The influence line for E_{y}, is shown in Fig. 8.5(\mathrm{c}).

Influence Line for \boldsymbol C_{y}. Applying the equilibrium equation:

\begin{aligned} +\curvearrowleft \sum M_{A} &=0 \\ -1(x)+C_{y}(20)+E_{y}(60) &=0 \\ C_{y} &=\frac{x}{20}-3 E_{y} \end{aligned}

By substituting the expressions for E_{y}, we obtain

C_{y}=\left\{\begin{array}{cr} \frac{x}{20}-0=\frac{x}{20} & 0 \leq x \leq 40  \mathrm{ft} \\ \frac{x}{20}-3\left(\frac{x}{20}-20\right)=6-\frac{x}{10} & 40  \mathrm{ft} \leq x \leq 60  \mathrm{ft} \end{array}\right.
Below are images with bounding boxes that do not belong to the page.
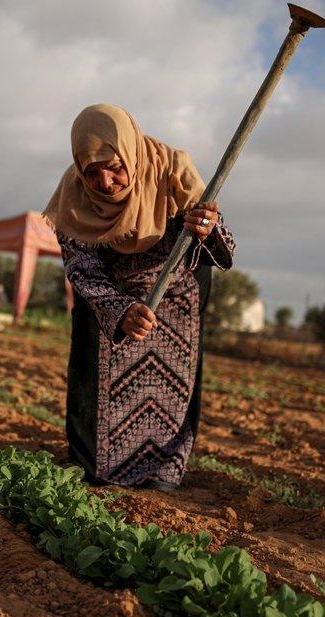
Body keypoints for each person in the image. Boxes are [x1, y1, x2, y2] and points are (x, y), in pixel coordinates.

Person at [43, 103, 235, 491]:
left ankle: (164, 470)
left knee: (170, 385)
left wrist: (205, 226)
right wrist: (120, 309)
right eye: (92, 172)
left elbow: (220, 242)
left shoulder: (173, 169)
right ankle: (98, 470)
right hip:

The influence line for C_{y}, which is obtained by plotting these equations, is shown in Fig. 8.5(d).

Influence Line for \boldsymbol A_{y}.

\begin{array}{c} +\uparrow \sum F_{y}=0 \\ A_{y}-1+C_{y}+E_{y}=0 \\ A_{y}=1-C_{y}-E_{y} \end{array}

By substituting the expressions for C_{y} and E_{y}, we obtain the following equations of the influence line for A_{y} :

A_{y}=\left\{\begin{array}{rr} 1-\frac{x}{20}-0=1-\frac{x}{20} & 0 \leq x \leq 40  \mathrm{ft} \\ 1-\left(6-\frac{x}{20}\right)-\left(\frac{x}{20}-2\right)=\frac{x}{20}-3 & 40  \mathrm{ft} \leq x \leq 60  \mathrm{ft} \end{array}\right.

The influence line for A, is shown in Fig. 8.5 (c).

Influence Line for Shear at Just to the Right of \boldsymbol C, \boldsymbol S_{C, R}.

s_{c, R}=\left\{\begin{array}{ll} -E_{y} & 0 \leq x<20  \mathrm{ft} \\ 1-E_{y} & 20  \mathrm{ft}<x \leq 60   \mathrm{ft} \end{array}\right.

By substituting the expressions for E_{\text {Y }}, we obtain

s_{c, R}=\left\{\begin{array}{cc} 0 & 0 \leq x<20  \mathrm{ft} \\ 1-0=1 & 20  \mathrm{ft}<x \leq 40 \mathrm{ft} \\ 1-\left(\frac{x}{20}-2\right)=3-\frac{x}{20} & 40  \mathrm{ft} \leq x \leq 60  \mathrm{ft} \end{array}\right.

The influence line for S_{C, R} is shown in Fig. 8.5(f).

Influence Line for \boldsymbol M_{B}.

M_{B}=\left\{\begin{array}{lr} 10 A_{y}-1(10-x) & 0 \leq x \leq 10  \mathrm{ft} \\ 10 A_{y} & 10  \mathrm{ft} \leq x \leq 60  \mathrm{ft} \end{array}\right.

By substituting the expressions for A_{Y}, we obtain

M_{B}=\left\{\begin{array}{rr} 10\left(1-\frac{x}{20}\right)-1(10-x)=\frac{x}{2} & 0 \leq x \leq 10  \mathrm{ft} \\ 10\left(1-\frac{x}{20}\right)=10-\frac{x}{2} & 10  \mathrm{ft} \leq x \leq 40  \mathrm{ft} \\ 10\left(\frac{x}{20}-3\right)=\frac{x}{2}-30 & 4  \mathrm{ft} \leq x \leq 60  \mathrm{ft} \end{array}\right.

The influence line for M_{B} is shown in Fig. 8.5(\mathrm{~g}).